D'Après Wendy
« D’Après Wendy », avec Allan Deneuville,
postface à Codes, races, climat, habitudes. Implications sociales de la numérisation,
de Wendy Hui Kyong Chun
édité et préfacé par Yves Citton
& publié par Les Presses du Réel, Petite collection ArTeC, Dijon, 2023
La théoricienne des nouveaux médias Wendy Hui Kyong Chun expose sa conception originale de la programmation et du code, alerte sur les biais de racialisation, de l’homophilie et des tendances eugénistes qui régissent nos interactions sur les plateformes et analyse la nécessité de convoquer les sciences humaines et sociales dans la conception des modèles algorithmiques chargés de prédire les évolutions et impacts du dérèglement climatique.
Depuis le début des années 2000, Wendy Hui Kyong Chun a publié cinq ouvrages qui ont profondément modifié la façon dont nous concevons les logiciels, les socialités sur plateforme et les modes de subjectivation qui en émanent.

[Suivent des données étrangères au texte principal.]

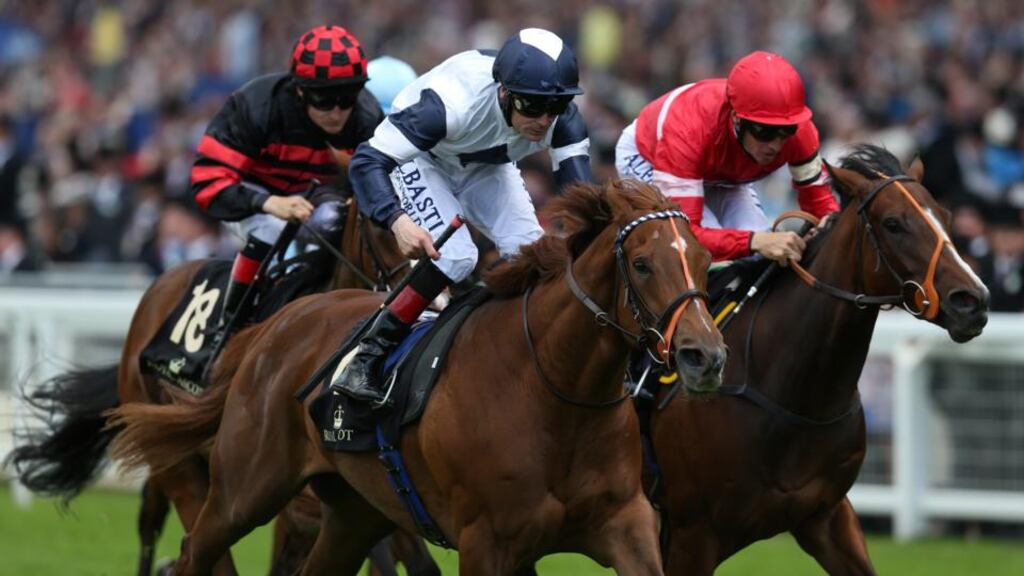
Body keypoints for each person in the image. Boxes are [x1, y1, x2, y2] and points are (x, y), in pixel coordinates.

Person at [335, 27, 592, 406]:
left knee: (535, 255)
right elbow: (367, 161)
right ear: (503, 91)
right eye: (533, 107)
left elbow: (583, 204)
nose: (544, 120)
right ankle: (367, 355)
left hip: (487, 163)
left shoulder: (561, 119)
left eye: (555, 107)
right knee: (457, 256)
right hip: (423, 158)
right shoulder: (450, 105)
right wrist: (397, 220)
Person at [190, 25, 384, 330]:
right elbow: (207, 183)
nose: (336, 112)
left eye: (346, 98)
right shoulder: (255, 107)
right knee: (270, 229)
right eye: (323, 100)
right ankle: (231, 327)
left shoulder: (367, 117)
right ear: (300, 90)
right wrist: (268, 202)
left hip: (318, 198)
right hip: (253, 197)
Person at [615, 51, 839, 264]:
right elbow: (684, 234)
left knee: (762, 257)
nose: (775, 145)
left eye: (786, 132)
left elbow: (821, 207)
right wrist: (753, 241)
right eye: (765, 131)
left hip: (719, 172)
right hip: (649, 156)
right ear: (737, 119)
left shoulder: (802, 133)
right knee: (700, 258)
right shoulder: (690, 131)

Malgré sa célébrité internationale, cet ouvrage est le premier qui introduit ses travaux aux publics francophones. On y trouvera des analyses du code comme sorcellerie, de la racialisation comme technologie, du changement climatique comme modélisation et des big data comme dramaturgie. Ces questions centrales pour notre époque sont dynamisées par la triple perspective caractéristique de ses recherches : une ingénieure qui nous fait entrer dans les boîtes noires de la computation ; une historienne des sciences sociales sensible à leurs biais coloniaux et patriarcaux ; et une philosophe politique en prise directe avec les luttes d’émancipation.
Après une préface donnant une vue d’ensemble du travail mené par Wendy Hui Kyong Chun au cours des vingt dernières années, deux chapitres exposent l’originalité de sa conception de la programmation et du code, dont elle analyse différentes dynamiques paradoxales : plus une interface est user-friendly, plus elle est rendue opaque par la multiplication des couches nécessaires à la rendre intuitive ; plus on prétend se mettre à l’écoute algorithmique des « données », plus on reproduit des biais discriminatoires cachés. Le troisième chapitre traite plus particulièrement de certains biais de racialisation, le quatrième fait la généalogie de la notion d’homophilie, qui organise actuellement nos interactions sur plateformes mais qui hérite d’une conception eugéniste des populations humaines, tandis que le cinquième chapitre porte sur le besoin de convoquer les sciences humaines et sociales dans la conception des modèles algorithmiques chargés de prédire les évolutions et impacts du dérèglement climatique. Une postface rebondit sur le contenu de ces différents chapitres pour réfléchir à leur pertinence dans le contexte des cultures francophones contemporaines.